== Source records

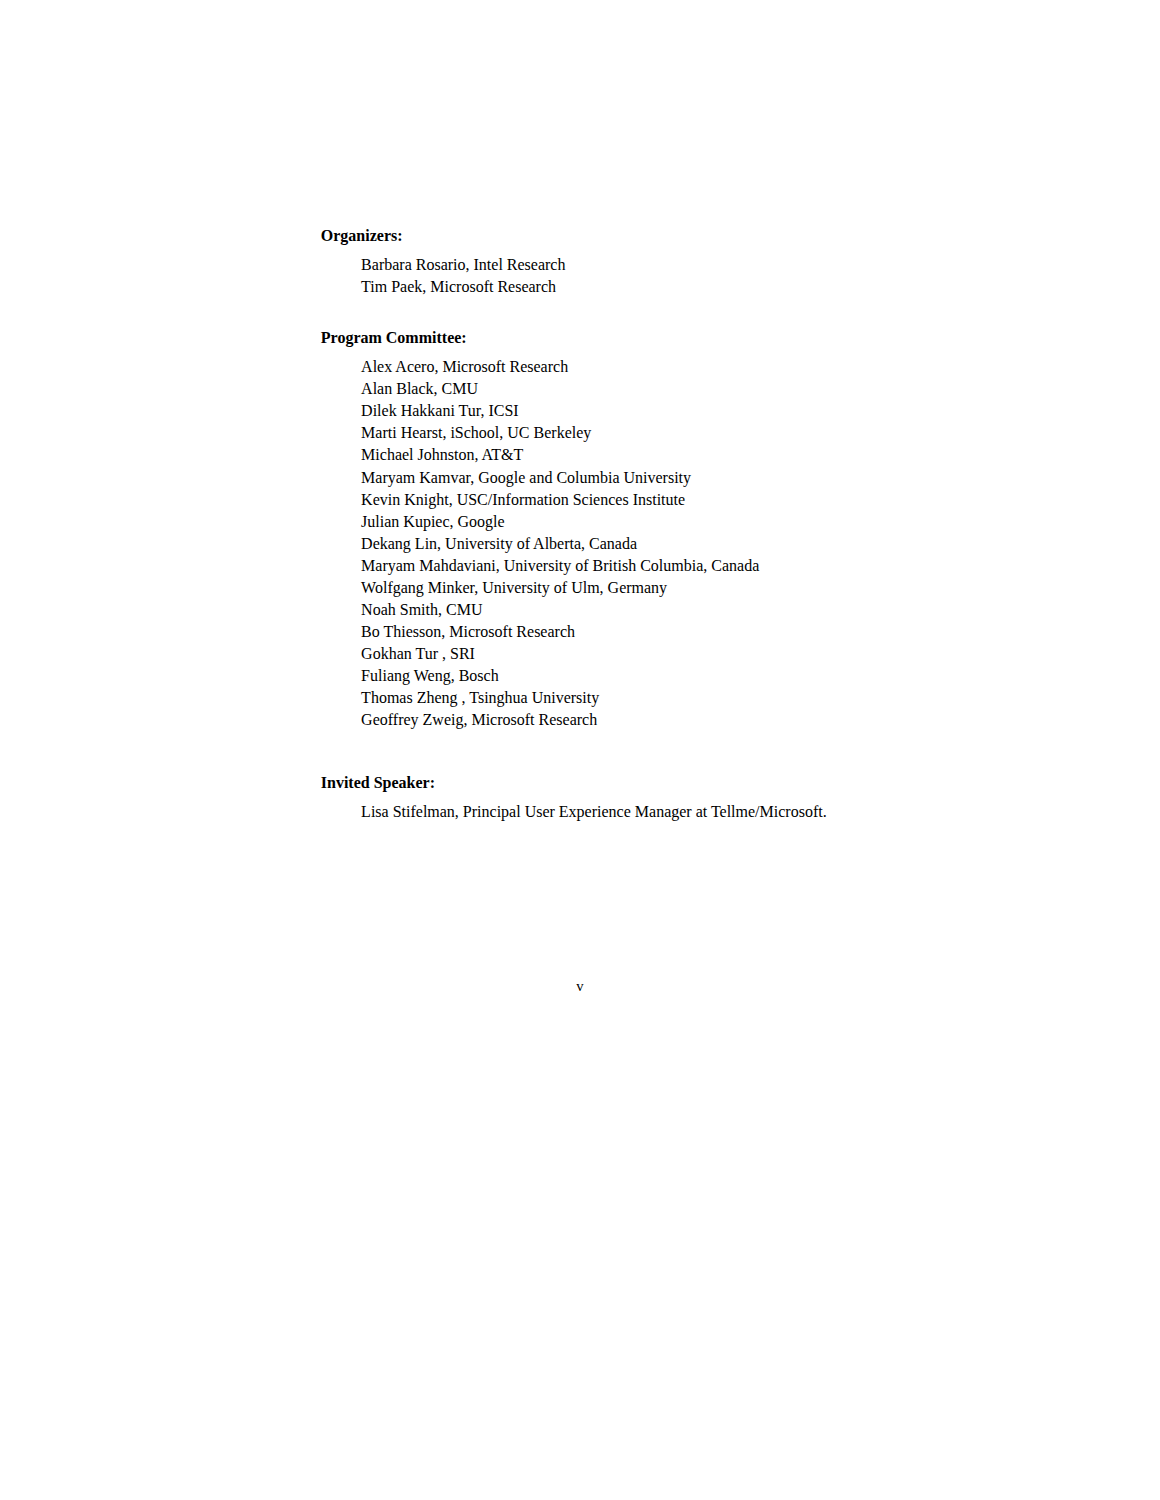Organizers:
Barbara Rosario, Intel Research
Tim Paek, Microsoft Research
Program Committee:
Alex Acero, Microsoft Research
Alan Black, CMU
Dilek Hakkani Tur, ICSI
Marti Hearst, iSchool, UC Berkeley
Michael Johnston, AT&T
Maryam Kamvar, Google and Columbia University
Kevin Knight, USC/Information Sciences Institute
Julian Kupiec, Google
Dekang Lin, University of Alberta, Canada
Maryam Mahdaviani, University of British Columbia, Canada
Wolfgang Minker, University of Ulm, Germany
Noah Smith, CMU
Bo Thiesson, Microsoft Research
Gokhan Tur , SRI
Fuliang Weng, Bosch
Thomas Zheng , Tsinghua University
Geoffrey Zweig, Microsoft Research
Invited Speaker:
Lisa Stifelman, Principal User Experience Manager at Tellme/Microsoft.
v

====
== Source records

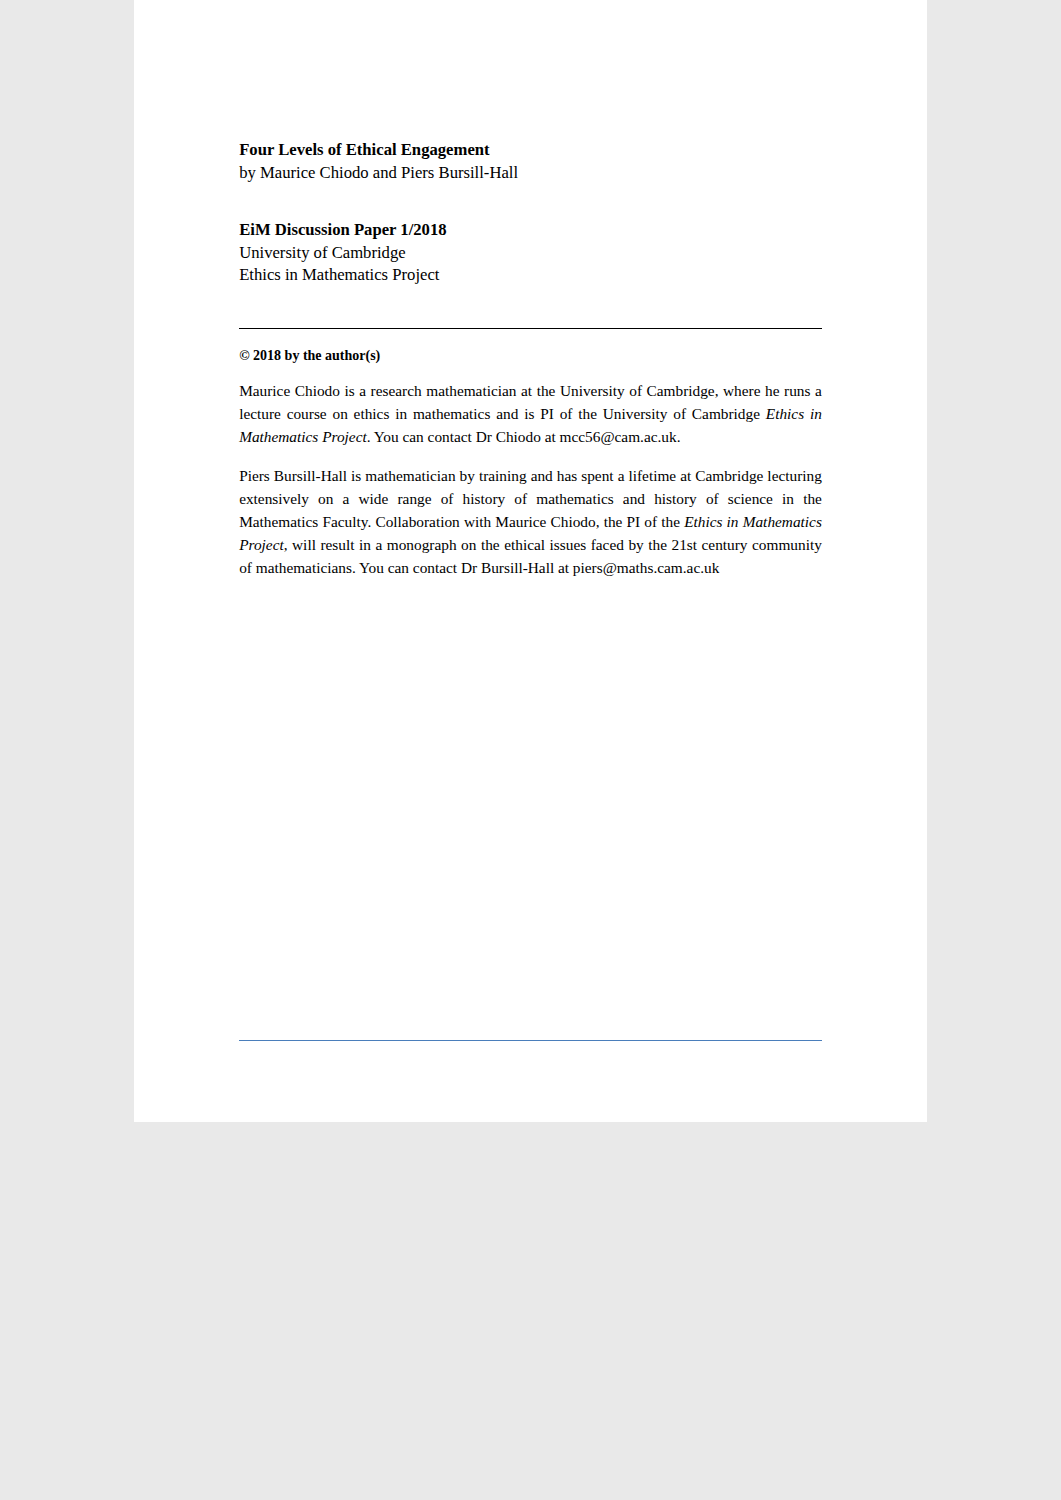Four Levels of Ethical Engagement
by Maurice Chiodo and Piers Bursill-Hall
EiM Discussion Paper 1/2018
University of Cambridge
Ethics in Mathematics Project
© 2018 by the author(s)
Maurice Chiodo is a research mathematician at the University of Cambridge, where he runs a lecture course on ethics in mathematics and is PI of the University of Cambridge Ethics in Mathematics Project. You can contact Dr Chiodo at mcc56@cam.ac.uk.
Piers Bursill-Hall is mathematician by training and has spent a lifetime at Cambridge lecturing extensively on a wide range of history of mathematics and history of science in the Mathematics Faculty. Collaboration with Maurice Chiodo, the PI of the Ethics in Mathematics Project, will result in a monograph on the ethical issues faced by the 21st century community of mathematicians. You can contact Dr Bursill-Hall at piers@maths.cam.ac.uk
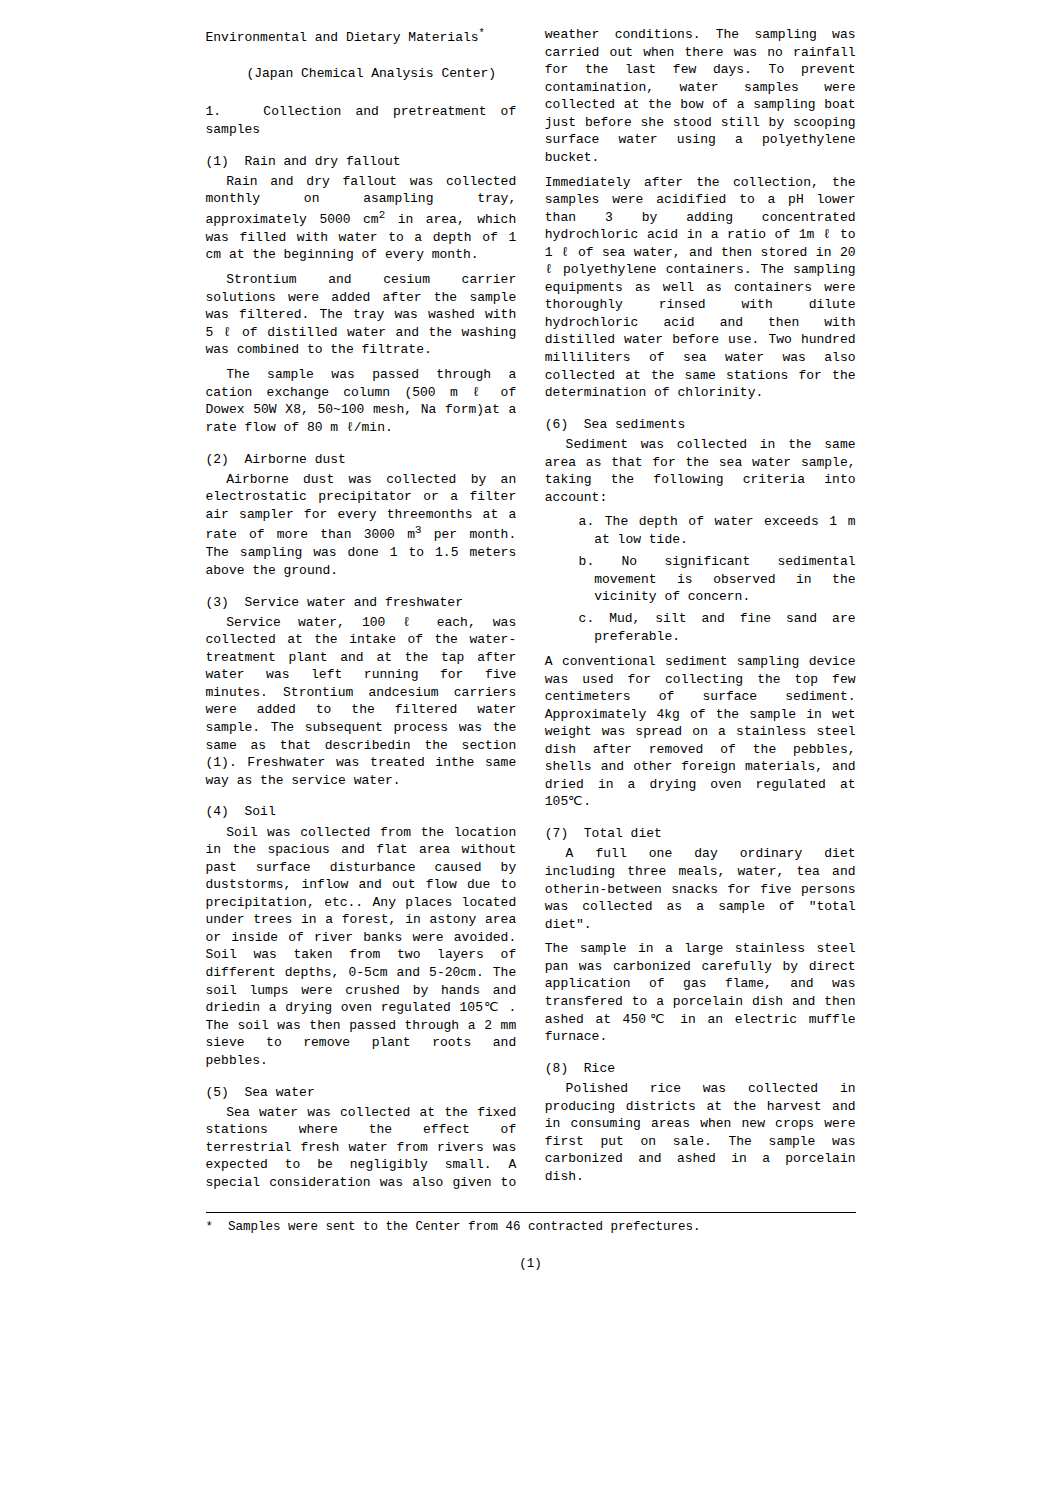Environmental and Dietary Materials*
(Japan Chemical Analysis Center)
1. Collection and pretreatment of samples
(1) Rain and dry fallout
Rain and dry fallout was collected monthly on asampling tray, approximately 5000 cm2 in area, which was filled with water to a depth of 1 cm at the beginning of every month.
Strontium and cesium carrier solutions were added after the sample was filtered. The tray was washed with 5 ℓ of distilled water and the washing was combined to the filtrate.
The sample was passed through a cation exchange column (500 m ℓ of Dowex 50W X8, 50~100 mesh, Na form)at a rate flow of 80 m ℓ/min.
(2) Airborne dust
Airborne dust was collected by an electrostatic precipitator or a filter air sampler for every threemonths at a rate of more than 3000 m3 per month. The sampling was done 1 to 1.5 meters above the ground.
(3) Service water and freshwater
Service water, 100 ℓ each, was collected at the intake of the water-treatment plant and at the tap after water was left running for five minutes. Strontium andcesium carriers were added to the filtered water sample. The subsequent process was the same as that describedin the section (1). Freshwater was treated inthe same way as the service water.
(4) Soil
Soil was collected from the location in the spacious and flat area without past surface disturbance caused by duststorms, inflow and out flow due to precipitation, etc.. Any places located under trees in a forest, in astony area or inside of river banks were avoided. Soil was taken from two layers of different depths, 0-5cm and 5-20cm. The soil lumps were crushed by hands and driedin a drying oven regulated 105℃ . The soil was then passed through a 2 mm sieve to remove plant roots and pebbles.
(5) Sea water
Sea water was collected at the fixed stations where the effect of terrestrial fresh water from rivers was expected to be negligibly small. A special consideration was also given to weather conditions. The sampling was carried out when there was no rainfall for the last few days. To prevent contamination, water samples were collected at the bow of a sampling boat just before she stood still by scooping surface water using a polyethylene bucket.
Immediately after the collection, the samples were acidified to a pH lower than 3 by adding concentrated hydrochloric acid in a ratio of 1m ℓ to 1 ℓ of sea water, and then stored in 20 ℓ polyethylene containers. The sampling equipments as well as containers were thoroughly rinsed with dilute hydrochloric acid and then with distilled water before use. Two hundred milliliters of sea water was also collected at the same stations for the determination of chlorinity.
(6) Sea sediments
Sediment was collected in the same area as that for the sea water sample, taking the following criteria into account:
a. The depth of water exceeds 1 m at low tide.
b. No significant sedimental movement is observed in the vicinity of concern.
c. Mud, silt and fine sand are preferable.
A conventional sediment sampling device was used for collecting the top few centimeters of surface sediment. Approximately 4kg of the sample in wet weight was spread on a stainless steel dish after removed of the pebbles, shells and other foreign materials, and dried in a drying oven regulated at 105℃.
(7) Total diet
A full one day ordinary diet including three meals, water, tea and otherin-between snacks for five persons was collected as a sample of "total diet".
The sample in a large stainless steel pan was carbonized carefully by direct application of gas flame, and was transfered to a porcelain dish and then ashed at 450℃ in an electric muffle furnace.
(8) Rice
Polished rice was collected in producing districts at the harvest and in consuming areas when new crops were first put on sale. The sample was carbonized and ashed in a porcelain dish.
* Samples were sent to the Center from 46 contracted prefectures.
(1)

====

Task to carry out —
Each line of the data that has the string "Microsoft" should be returned.

Solution for this exercise —
Tim Paek, Microsoft Research
Alex Acero, Microsoft Research
Bo Thiesson, Microsoft Research
Geoffrey Zweig, Microsoft Research
Lisa Stifelman, Principal User Experience Manager at Tellme/Microsoft.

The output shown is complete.